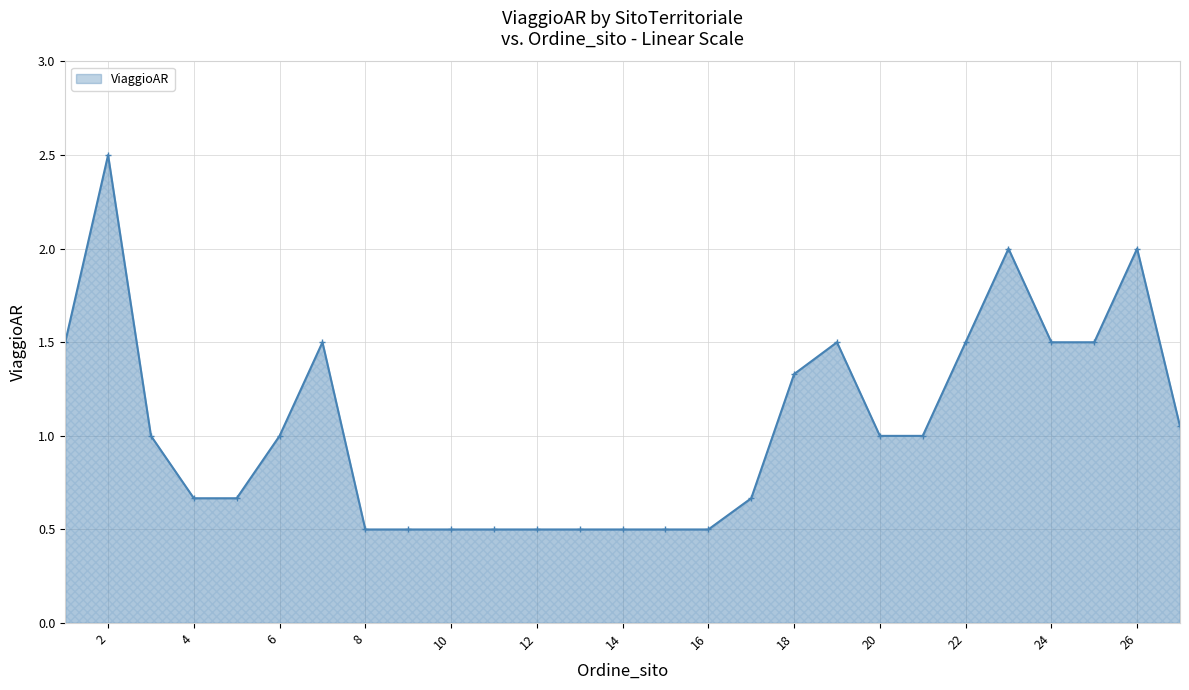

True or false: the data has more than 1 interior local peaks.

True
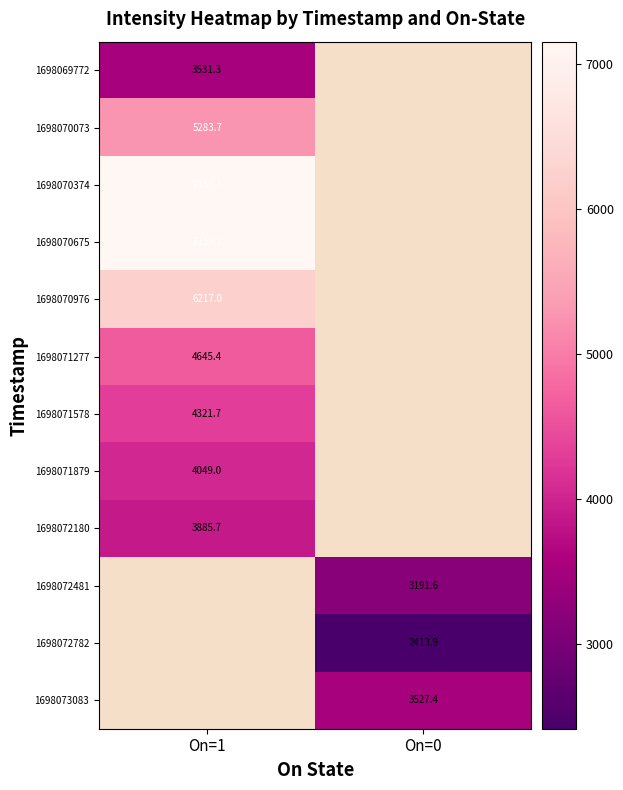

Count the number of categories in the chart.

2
☆ ☆ ☆
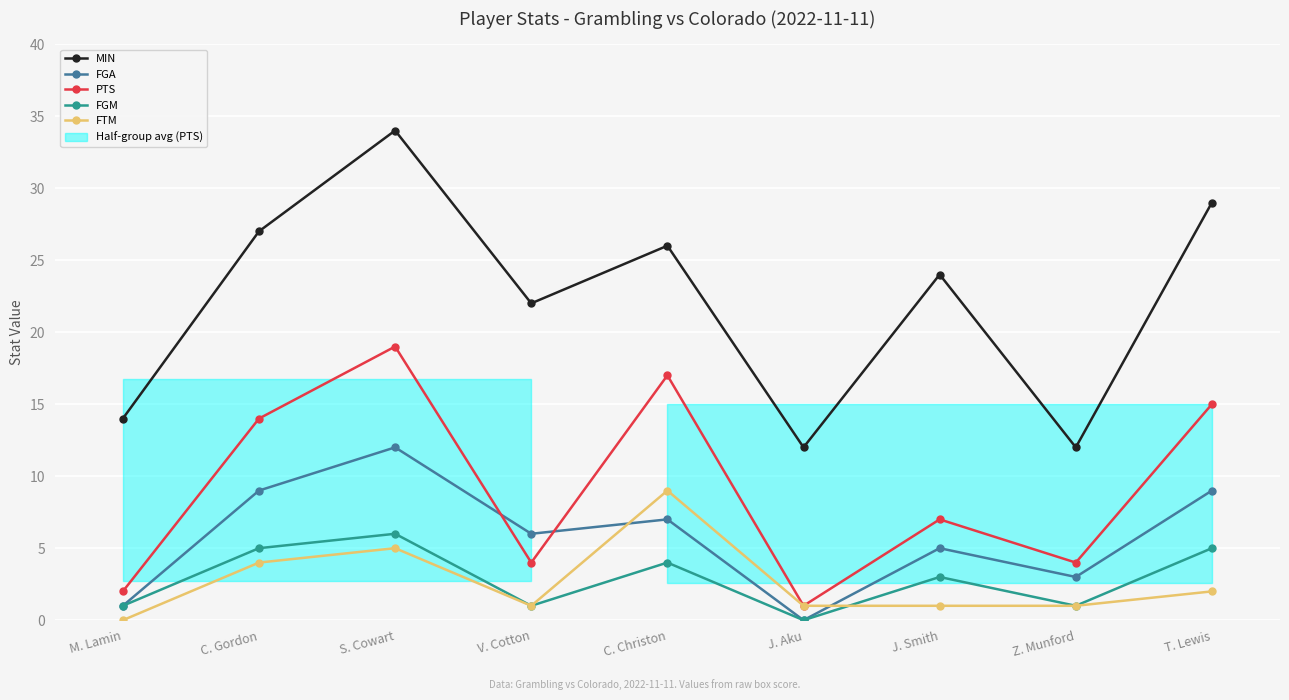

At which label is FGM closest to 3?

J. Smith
☆ ☆ ☆
**DIRECTIONS**
Reproduce the data above word for word, starting at the line that contains "True or false: the" and continuing through the line that contains "Count the number of categories in the chart.". Include both of those lines, and leave the pictures out.

**OUTPUT OF THE EXERCISE**
True or false: the data has more than 1 interior local peaks.

True

Count the number of categories in the chart.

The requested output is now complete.